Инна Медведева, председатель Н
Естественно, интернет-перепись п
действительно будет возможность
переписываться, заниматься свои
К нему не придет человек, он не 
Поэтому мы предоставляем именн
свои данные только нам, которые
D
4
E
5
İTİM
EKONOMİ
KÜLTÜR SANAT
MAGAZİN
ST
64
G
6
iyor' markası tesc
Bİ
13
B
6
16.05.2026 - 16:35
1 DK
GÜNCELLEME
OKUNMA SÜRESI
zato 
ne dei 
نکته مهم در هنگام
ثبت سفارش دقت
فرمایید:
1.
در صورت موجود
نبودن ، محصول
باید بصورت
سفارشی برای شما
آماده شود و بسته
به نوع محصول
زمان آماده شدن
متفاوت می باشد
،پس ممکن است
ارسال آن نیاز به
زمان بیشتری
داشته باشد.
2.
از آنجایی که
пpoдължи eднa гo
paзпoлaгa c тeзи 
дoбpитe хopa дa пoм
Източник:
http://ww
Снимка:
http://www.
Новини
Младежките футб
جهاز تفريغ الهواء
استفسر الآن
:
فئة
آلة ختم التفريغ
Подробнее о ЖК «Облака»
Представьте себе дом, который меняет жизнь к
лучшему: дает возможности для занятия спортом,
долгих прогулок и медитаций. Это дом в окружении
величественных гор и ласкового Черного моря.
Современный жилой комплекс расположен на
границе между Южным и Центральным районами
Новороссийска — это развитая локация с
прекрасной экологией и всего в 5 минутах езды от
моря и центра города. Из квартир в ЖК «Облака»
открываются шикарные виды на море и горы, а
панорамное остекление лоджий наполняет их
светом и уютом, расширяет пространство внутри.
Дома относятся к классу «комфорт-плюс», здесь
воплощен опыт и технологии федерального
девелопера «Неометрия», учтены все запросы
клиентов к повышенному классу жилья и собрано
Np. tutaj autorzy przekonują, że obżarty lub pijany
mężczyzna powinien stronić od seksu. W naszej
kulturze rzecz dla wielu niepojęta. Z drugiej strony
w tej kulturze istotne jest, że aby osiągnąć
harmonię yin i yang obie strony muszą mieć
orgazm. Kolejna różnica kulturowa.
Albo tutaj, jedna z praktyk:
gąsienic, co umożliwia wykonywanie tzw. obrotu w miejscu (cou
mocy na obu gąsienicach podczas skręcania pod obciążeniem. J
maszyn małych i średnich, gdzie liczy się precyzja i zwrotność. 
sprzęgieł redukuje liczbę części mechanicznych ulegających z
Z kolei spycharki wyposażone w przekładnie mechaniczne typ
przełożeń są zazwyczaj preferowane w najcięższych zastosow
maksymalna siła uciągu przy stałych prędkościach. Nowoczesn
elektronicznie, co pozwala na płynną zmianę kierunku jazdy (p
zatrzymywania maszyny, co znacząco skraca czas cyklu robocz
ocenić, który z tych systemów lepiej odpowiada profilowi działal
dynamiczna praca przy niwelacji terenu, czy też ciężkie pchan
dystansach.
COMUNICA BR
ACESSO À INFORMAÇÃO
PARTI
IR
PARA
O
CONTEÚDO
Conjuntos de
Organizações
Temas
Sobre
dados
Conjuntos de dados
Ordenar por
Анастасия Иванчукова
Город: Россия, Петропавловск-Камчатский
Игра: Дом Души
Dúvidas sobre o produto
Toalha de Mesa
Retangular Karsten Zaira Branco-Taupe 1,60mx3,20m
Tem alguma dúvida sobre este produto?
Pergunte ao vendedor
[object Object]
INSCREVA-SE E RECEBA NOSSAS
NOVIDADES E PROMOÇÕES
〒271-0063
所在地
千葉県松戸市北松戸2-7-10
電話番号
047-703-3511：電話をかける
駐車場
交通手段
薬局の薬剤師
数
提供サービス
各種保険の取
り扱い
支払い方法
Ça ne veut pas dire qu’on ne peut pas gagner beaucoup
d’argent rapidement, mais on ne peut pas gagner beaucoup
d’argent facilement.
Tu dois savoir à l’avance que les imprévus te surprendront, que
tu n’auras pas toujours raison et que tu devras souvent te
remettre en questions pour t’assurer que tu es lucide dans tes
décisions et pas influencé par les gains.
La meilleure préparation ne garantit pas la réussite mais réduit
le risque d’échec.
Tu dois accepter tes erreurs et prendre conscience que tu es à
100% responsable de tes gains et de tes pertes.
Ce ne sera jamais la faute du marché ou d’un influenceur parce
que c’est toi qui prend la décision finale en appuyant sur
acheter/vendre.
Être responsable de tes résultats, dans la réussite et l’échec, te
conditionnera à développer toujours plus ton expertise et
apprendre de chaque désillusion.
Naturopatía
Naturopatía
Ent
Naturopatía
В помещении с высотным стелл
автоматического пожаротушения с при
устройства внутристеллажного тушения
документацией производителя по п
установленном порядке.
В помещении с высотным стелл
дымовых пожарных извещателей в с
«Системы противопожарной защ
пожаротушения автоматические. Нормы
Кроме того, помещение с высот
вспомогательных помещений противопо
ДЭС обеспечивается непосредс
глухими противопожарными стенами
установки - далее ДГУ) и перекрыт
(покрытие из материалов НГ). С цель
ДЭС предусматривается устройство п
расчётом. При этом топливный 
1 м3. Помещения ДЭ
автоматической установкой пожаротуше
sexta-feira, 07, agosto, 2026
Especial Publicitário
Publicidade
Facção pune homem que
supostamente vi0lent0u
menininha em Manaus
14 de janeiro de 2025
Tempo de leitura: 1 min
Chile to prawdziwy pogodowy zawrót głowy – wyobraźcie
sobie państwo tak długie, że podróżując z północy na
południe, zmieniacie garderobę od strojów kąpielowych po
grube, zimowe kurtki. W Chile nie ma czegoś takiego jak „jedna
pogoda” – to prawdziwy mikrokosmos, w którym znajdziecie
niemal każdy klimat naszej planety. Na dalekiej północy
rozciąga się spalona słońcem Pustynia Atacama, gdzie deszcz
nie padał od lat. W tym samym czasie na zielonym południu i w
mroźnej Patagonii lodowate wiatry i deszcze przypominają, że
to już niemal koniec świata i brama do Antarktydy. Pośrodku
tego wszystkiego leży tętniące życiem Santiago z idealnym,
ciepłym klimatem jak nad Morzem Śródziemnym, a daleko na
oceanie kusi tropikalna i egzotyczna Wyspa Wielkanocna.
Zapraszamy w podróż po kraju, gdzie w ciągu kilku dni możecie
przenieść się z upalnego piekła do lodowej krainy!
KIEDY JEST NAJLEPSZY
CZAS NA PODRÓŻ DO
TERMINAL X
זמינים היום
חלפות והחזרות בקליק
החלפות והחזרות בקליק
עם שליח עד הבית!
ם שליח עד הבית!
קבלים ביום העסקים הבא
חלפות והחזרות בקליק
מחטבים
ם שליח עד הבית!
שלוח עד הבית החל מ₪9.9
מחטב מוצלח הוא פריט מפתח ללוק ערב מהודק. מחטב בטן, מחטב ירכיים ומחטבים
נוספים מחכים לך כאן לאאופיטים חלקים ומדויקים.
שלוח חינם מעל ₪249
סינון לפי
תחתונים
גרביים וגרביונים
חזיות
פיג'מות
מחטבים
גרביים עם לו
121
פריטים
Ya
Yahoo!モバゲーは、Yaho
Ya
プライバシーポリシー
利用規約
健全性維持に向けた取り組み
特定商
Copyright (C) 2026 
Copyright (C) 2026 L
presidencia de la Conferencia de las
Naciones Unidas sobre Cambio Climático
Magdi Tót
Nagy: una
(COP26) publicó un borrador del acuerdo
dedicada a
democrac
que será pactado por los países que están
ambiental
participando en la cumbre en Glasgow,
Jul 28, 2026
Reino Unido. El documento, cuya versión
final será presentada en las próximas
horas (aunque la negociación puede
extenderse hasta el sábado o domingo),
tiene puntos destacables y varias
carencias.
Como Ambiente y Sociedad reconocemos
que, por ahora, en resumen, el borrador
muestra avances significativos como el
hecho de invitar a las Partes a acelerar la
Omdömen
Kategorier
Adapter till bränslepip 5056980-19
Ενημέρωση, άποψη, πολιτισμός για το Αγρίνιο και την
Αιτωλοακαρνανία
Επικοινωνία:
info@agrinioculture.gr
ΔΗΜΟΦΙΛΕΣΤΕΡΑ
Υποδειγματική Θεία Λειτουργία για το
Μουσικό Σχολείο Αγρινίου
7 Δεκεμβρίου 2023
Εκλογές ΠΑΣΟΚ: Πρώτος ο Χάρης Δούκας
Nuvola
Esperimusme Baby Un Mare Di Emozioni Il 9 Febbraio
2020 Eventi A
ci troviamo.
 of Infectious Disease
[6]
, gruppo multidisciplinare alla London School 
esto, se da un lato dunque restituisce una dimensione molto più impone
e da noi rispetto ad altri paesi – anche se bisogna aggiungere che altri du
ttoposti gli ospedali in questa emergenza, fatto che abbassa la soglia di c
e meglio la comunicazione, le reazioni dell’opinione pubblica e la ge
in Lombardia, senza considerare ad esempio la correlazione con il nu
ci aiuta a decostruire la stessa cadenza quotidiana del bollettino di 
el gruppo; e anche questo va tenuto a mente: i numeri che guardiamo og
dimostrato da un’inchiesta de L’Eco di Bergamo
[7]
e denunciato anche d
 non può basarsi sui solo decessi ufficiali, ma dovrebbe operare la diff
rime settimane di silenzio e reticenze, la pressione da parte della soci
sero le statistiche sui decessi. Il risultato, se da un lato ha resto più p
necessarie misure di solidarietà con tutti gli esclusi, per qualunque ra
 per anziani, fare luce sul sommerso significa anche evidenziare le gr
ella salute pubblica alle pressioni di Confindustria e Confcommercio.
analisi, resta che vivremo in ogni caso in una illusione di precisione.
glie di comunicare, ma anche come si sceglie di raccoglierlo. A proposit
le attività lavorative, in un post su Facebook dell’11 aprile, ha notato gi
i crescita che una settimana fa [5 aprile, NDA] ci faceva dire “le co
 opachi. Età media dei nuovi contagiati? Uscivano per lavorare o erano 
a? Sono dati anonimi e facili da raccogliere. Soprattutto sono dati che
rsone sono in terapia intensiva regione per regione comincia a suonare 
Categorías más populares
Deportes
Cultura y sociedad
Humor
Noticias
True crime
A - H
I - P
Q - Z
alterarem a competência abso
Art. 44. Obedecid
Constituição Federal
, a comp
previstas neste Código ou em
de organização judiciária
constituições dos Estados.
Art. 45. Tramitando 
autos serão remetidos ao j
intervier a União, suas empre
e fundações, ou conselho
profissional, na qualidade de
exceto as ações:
++++++++
EXERCISE AIM -
Write out again, line for line, the records starting with the first line and going on through the line that contains "учтены все запросы".

SOLUTION FOR THIS TASK -
Инна Медведева, председатель Н
Естественно, интернет-перепись п
действительно будет возможность
переписываться, заниматься свои
К нему не придет человек, он не 
Поэтому мы предоставляем именн
свои данные только нам, которые
D
4
E
5
İTİM
EKONOMİ
KÜLTÜR SANAT
MAGAZİN
ST
64
G
6
iyor' markası tesc
Bİ
13
B
6
16.05.2026 - 16:35
1 DK
GÜNCELLEME
OKUNMA SÜRESI
zato 
ne dei 
نکته مهم در هنگام
ثبت سفارش دقت
فرمایید:
1.
در صورت موجود
نبودن ، محصول
باید بصورت
سفارشی برای شما
آماده شود و بسته
به نوع محصول
زمان آماده شدن
متفاوت می باشد
،پس ممکن است
ارسال آن نیاز به
زمان بیشتری
داشته باشد.
2.
از آنجایی که
пpoдължи eднa гo
paзпoлaгa c тeзи 
дoбpитe хopa дa пoм
Източник:
http://ww
Снимка:
http://www.
Новини
Младежките футб
جهاز تفريغ الهواء
استفسر الآن
:
فئة
آلة ختم التفريغ
Подробнее о ЖК «Облака»
Представьте себе дом, который меняет жизнь к
лучшему: дает возможности для занятия спортом,
долгих прогулок и медитаций. Это дом в окружении
величественных гор и ласкового Черного моря.
Современный жилой комплекс расположен на
границе между Южным и Центральным районами
Новороссийска — это развитая локация с
прекрасной экологией и всего в 5 минутах езды от
моря и центра города. Из квартир в ЖК «Облака»
открываются шикарные виды на море и горы, а
панорамное остекление лоджий наполняет их
светом и уютом, расширяет пространство внутри.
Дома относятся к классу «комфорт-плюс», здесь
воплощен опыт и технологии федерального
девелопера «Неометрия», учтены все запросы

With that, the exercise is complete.